I wrote my yesterday’s post about Clivern Bundy in jest but I have to say that the response I’m seeing to it is very disappointing. If we are so much better, so much more sophisticated and so much more integrated into the spirit of our times than this guy, then maybe we can manage to step aside from the good guys vs bad guys mentality for two seconds? Maybe we can draw some conclusions that are a tad more interesting than the tedious, “Republicans are bad”? If we ridicule people who cling to gender and sexual identities because these identities make the world more comprehensible, how come we cling to our political identities just as stubbornly and for the exact same reason?
It’s easy to feel superior to people like Bundy.

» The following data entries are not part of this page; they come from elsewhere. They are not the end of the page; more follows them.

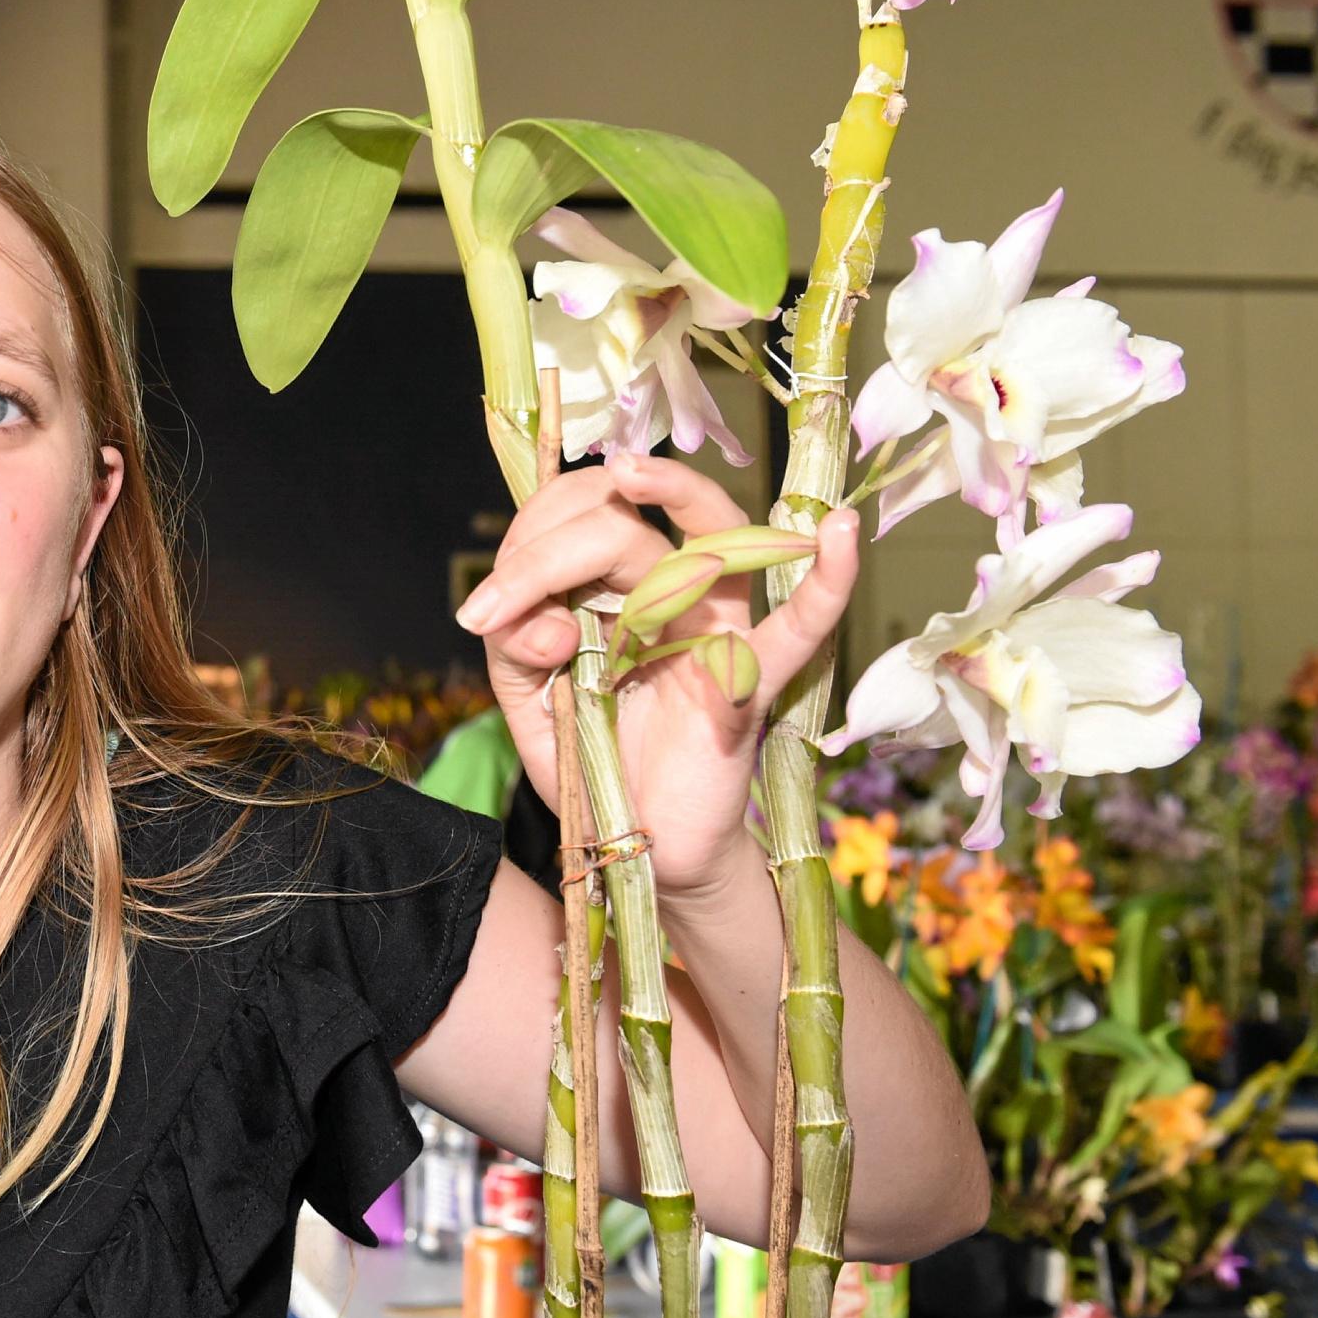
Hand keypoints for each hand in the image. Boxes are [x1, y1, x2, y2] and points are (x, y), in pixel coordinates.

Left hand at [455, 453, 860, 901]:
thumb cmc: (592, 762)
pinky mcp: (751, 679)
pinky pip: (799, 629)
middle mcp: (668, 590)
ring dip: (674, 491)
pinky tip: (838, 534)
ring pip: (708, 534)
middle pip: (621, 526)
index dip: (522, 549)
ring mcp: (717, 626)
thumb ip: (519, 651)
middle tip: (490, 611)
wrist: (637, 844)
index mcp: (610, 586)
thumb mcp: (530, 703)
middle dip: (546, 555)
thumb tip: (548, 622)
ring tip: (629, 472)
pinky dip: (826, 582)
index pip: (573, 522)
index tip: (479, 613)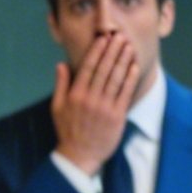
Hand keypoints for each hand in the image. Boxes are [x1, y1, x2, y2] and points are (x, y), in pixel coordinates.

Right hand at [51, 30, 139, 172]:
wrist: (79, 156)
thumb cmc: (67, 131)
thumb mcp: (57, 107)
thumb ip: (61, 84)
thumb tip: (61, 64)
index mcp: (75, 95)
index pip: (88, 67)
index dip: (97, 51)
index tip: (104, 38)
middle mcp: (90, 99)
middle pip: (104, 69)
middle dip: (113, 51)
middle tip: (120, 36)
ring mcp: (104, 107)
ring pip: (116, 79)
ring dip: (123, 60)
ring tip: (129, 46)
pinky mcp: (117, 117)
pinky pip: (125, 93)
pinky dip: (130, 78)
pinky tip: (134, 66)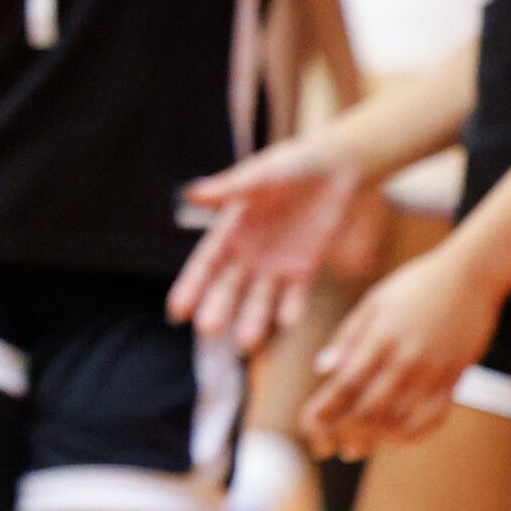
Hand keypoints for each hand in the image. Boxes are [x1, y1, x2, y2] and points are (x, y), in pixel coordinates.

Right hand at [167, 135, 367, 350]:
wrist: (334, 169)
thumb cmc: (289, 166)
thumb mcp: (257, 176)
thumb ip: (228, 189)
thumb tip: (189, 194)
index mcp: (230, 231)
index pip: (205, 265)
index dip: (190, 287)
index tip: (176, 313)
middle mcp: (248, 254)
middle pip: (228, 288)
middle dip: (217, 308)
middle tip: (207, 330)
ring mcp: (276, 265)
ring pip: (259, 300)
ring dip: (252, 320)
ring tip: (246, 344)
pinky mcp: (304, 269)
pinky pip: (295, 296)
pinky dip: (291, 310)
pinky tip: (286, 323)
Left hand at [297, 247, 504, 460]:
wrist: (469, 277)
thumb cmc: (414, 287)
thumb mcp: (373, 302)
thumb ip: (348, 338)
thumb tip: (322, 369)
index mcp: (380, 338)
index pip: (346, 384)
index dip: (325, 410)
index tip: (307, 426)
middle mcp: (407, 360)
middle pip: (370, 409)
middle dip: (343, 432)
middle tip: (324, 448)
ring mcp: (434, 373)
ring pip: (400, 419)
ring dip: (373, 440)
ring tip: (353, 450)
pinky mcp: (455, 380)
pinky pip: (434, 418)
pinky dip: (413, 435)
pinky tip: (394, 442)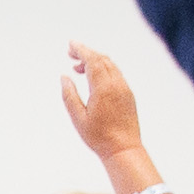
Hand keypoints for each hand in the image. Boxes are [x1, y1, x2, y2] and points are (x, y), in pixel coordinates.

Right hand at [59, 43, 146, 172]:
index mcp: (103, 88)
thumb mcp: (78, 118)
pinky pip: (116, 73)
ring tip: (78, 67)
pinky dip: (103, 69)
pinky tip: (93, 78)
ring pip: (110, 65)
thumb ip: (69, 95)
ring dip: (94, 61)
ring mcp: (124, 88)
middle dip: (86, 53)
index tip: (70, 45)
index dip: (81, 50)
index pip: (92, 61)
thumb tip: (64, 76)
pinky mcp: (128, 94)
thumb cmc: (99, 137)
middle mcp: (116, 84)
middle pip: (101, 59)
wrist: (124, 149)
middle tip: (70, 52)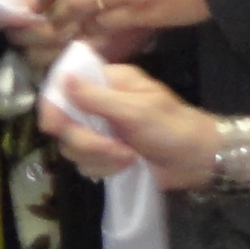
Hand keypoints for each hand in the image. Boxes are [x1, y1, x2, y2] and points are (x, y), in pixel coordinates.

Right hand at [35, 59, 216, 188]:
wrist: (196, 161)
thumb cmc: (173, 127)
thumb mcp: (137, 110)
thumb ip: (98, 98)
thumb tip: (63, 79)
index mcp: (107, 82)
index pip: (65, 86)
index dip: (53, 106)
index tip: (54, 126)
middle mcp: (98, 104)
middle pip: (64, 123)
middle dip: (87, 142)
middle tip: (114, 150)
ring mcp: (100, 131)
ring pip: (73, 147)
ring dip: (99, 158)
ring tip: (128, 158)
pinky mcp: (104, 155)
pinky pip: (86, 164)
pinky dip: (104, 169)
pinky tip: (126, 166)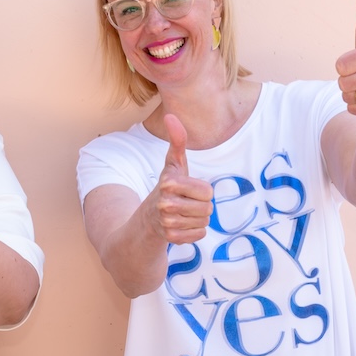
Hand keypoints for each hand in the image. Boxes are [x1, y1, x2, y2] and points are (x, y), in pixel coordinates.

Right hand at [149, 114, 213, 243]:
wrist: (148, 218)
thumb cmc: (167, 187)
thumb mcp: (173, 164)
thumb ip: (177, 141)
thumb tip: (171, 116)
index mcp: (169, 183)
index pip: (208, 192)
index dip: (203, 190)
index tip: (189, 189)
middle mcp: (166, 204)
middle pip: (207, 208)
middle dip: (201, 206)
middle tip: (187, 203)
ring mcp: (167, 222)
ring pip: (204, 223)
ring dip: (198, 219)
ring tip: (183, 213)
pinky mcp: (171, 238)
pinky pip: (199, 235)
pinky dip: (194, 232)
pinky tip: (181, 225)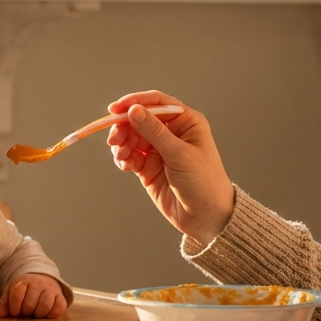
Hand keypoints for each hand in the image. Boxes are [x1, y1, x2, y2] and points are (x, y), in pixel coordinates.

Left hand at [0, 273, 67, 318]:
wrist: (41, 278)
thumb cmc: (24, 290)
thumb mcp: (11, 293)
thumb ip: (4, 304)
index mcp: (23, 282)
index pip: (17, 295)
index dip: (14, 308)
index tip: (15, 313)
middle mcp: (38, 283)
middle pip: (30, 302)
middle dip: (26, 311)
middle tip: (26, 312)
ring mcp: (50, 289)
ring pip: (46, 304)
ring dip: (39, 314)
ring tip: (36, 314)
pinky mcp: (60, 295)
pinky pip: (60, 306)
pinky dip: (54, 313)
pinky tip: (47, 315)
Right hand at [105, 91, 235, 242]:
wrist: (206, 217)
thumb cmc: (204, 182)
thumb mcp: (180, 154)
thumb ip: (155, 132)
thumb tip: (134, 110)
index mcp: (186, 122)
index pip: (157, 103)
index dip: (135, 103)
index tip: (115, 110)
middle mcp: (171, 133)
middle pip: (139, 120)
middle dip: (124, 128)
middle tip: (114, 140)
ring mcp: (159, 150)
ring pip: (131, 138)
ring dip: (122, 144)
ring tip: (121, 156)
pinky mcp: (148, 167)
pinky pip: (130, 156)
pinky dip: (123, 158)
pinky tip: (124, 165)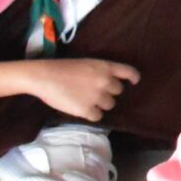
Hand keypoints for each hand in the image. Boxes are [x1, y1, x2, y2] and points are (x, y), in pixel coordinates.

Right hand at [26, 56, 141, 120]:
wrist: (45, 77)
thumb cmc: (62, 68)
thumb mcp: (87, 64)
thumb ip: (101, 72)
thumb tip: (109, 82)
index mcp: (105, 67)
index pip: (129, 72)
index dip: (133, 77)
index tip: (135, 81)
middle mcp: (105, 81)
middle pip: (118, 91)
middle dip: (109, 92)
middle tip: (95, 92)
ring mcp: (97, 96)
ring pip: (110, 105)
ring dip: (101, 104)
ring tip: (86, 100)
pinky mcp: (87, 110)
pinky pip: (98, 116)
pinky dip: (91, 114)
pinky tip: (82, 109)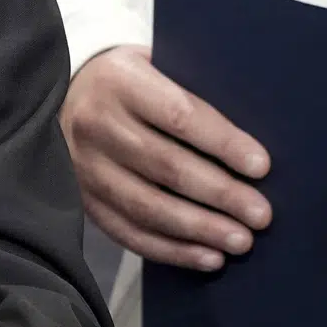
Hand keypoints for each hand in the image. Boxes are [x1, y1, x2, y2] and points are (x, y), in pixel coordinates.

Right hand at [62, 46, 272, 271]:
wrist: (65, 97)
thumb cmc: (135, 84)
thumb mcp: (157, 68)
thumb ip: (194, 95)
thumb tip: (252, 149)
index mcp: (120, 81)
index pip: (178, 115)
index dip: (222, 143)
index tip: (261, 167)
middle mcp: (96, 123)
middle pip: (166, 166)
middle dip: (220, 194)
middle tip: (261, 214)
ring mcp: (85, 166)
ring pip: (147, 206)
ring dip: (200, 228)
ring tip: (241, 241)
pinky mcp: (82, 200)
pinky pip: (129, 232)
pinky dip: (172, 250)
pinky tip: (208, 257)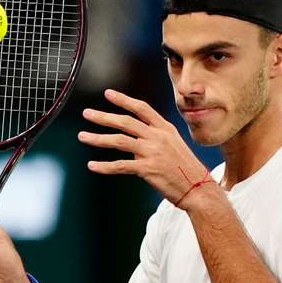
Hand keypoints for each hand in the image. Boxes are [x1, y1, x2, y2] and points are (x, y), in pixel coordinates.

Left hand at [78, 89, 211, 207]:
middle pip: (125, 121)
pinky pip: (120, 165)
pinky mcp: (147, 169)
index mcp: (165, 129)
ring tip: (83, 136)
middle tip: (87, 113)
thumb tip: (134, 144)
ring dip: (98, 138)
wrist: (198, 188)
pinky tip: (92, 166)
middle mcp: (157, 137)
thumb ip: (154, 140)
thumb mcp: (174, 146)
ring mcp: (152, 152)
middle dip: (103, 116)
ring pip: (119, 140)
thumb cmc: (186, 169)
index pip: (141, 108)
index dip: (123, 100)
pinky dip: (104, 166)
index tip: (108, 94)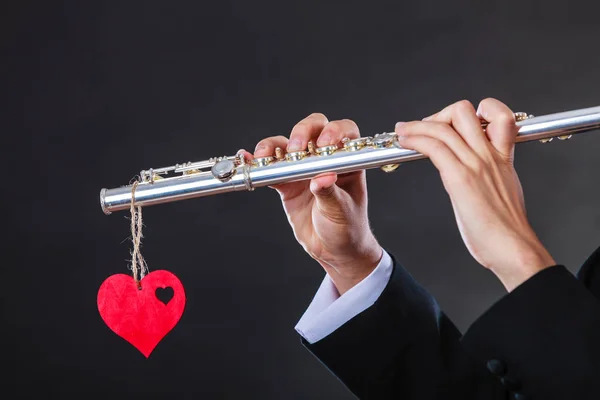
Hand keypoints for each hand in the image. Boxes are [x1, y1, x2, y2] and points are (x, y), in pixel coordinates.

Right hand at [239, 114, 382, 294]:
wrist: (333, 250)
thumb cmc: (347, 228)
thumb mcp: (341, 211)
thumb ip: (330, 193)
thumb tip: (323, 177)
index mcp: (347, 161)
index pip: (343, 133)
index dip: (334, 131)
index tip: (324, 145)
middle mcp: (325, 159)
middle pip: (313, 129)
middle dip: (302, 132)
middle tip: (296, 148)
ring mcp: (303, 169)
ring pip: (287, 145)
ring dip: (273, 146)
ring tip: (264, 156)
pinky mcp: (286, 183)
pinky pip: (270, 168)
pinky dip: (258, 163)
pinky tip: (248, 160)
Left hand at [395, 98, 555, 291]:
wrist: (514, 248)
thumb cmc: (507, 229)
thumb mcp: (504, 192)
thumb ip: (490, 176)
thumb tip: (472, 176)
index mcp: (503, 157)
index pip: (499, 115)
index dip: (478, 111)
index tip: (456, 125)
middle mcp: (489, 155)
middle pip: (464, 111)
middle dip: (439, 115)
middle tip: (425, 130)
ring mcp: (475, 164)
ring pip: (444, 126)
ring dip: (416, 126)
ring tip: (402, 132)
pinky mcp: (461, 178)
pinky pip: (434, 147)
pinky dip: (415, 139)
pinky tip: (405, 143)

His vocabulary of tyranny and homesteading is pathetically outdated. He is clinging to a way of life that is already extinct. The transformations of the times we live in will sweep him away as a remnant of a long-gone era. We, on the other hand, are handling the historic moment so much better. The collapse of traditional identities doesn’t bother us because those identities were horrible and restrictive anyway. We are not afraid of the highly fluid world where nothing can be relied on and every day there is something new to process.
That is, until we reach our limit, the limit that is different for all of us but that everybody has, and encounter a change that we just can’t process. The job market is becoming highly fluid, are you sure you are 100% psychologically ready for that? Working for free, working in conditions of extreme precariousness, competing with others in who’s more mobile and can pick up and leave faster? And this is just a single area of transformation. There will be so many of them and I promise that one day there will be one change that will freak you out.
So maybe instead of the cheap drama of, “This Bundy fella is such an evildoer that he doesn’t even care about the dead babies in Afghanistan!” we could use this story to ask ourselves, “And what about me? Which change will I not be able to handle?” We don’t have any influence on the way the Bundy story develops. So since we have to think about it anyways, why not use it to glean something useful for ourselves?
Instead, many people observe Bundy’s trauma of old certainties being eroded and try to avoid feeling what he does by evoking, obsessively and repetitively, the old certainties of their own. And that, my friends, is not a productive way to handle the new historic era we are entering because there is no place for old certainties in it. It will be just as cruel with your certainties as it is with Bundy’s.